■ Directions for this task: Retype exactly what appears below from the line containing "- Réunion du 17/06/2014" down to the line containing "trend zien dan in de twee dec...", keeping both end lines. Do not include pictures.

----- Available data -----

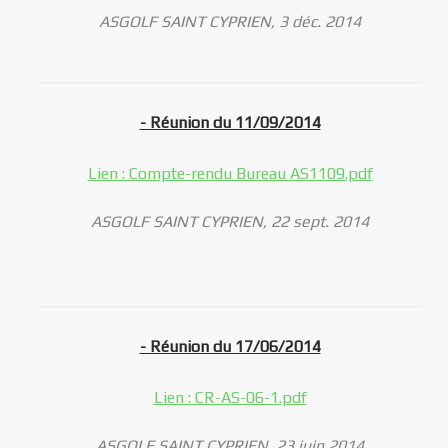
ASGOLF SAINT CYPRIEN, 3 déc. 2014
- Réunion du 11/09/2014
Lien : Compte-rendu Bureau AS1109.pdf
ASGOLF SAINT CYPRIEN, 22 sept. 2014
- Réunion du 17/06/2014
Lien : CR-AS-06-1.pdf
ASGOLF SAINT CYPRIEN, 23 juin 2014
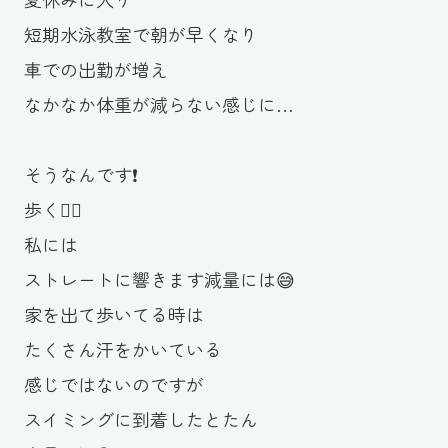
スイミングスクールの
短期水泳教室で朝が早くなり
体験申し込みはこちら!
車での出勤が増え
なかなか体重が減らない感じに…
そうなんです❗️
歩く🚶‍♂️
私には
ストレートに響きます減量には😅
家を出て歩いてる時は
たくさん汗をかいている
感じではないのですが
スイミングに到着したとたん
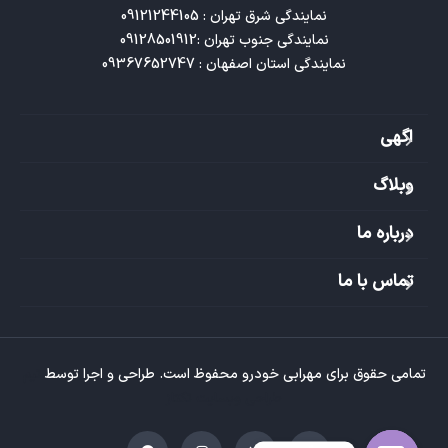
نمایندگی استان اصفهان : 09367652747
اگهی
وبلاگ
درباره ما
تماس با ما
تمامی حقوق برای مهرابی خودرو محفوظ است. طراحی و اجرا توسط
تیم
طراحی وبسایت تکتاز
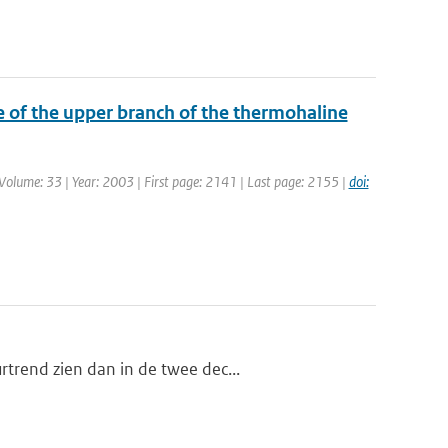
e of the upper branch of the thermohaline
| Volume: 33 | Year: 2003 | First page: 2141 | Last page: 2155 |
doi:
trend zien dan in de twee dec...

-----
----- Available data -----

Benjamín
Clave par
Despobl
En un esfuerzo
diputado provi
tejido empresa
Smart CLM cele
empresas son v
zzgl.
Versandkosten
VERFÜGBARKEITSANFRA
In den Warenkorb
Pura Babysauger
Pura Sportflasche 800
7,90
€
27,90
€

-----

■ Result:
- Réunion du 17/06/2014
Lien : CR-AS-06-1.pdf
ASGOLF SAINT CYPRIEN, 23 juin 2014
スイミングスクールの
短期水泳教室で朝が早くなり
体験申し込みはこちら!
車での出勤が増え
なかなか体重が減らない感じに…
そうなんです❗️
歩く🚶‍♂️
私には
ストレートに響きます減量には😅
家を出て歩いてる時は
たくさん汗をかいている
感じではないのですが
スイミングに到着したとたん
نمایندگی استان اصفهان : 09367652747
اگهی
وبلاگ
درباره ما
تماس با ما
تمامی حقوق برای مهرابی خودرو محفوظ است. طراحی و اجرا توسط
تیم
طراحی وبسایت تکتاز
e of the upper branch of the thermohaline
| Volume: 33 | Year: 2003 | First page: 2141 | Last page: 2155 |
doi:
trend zien dan in de twee dec...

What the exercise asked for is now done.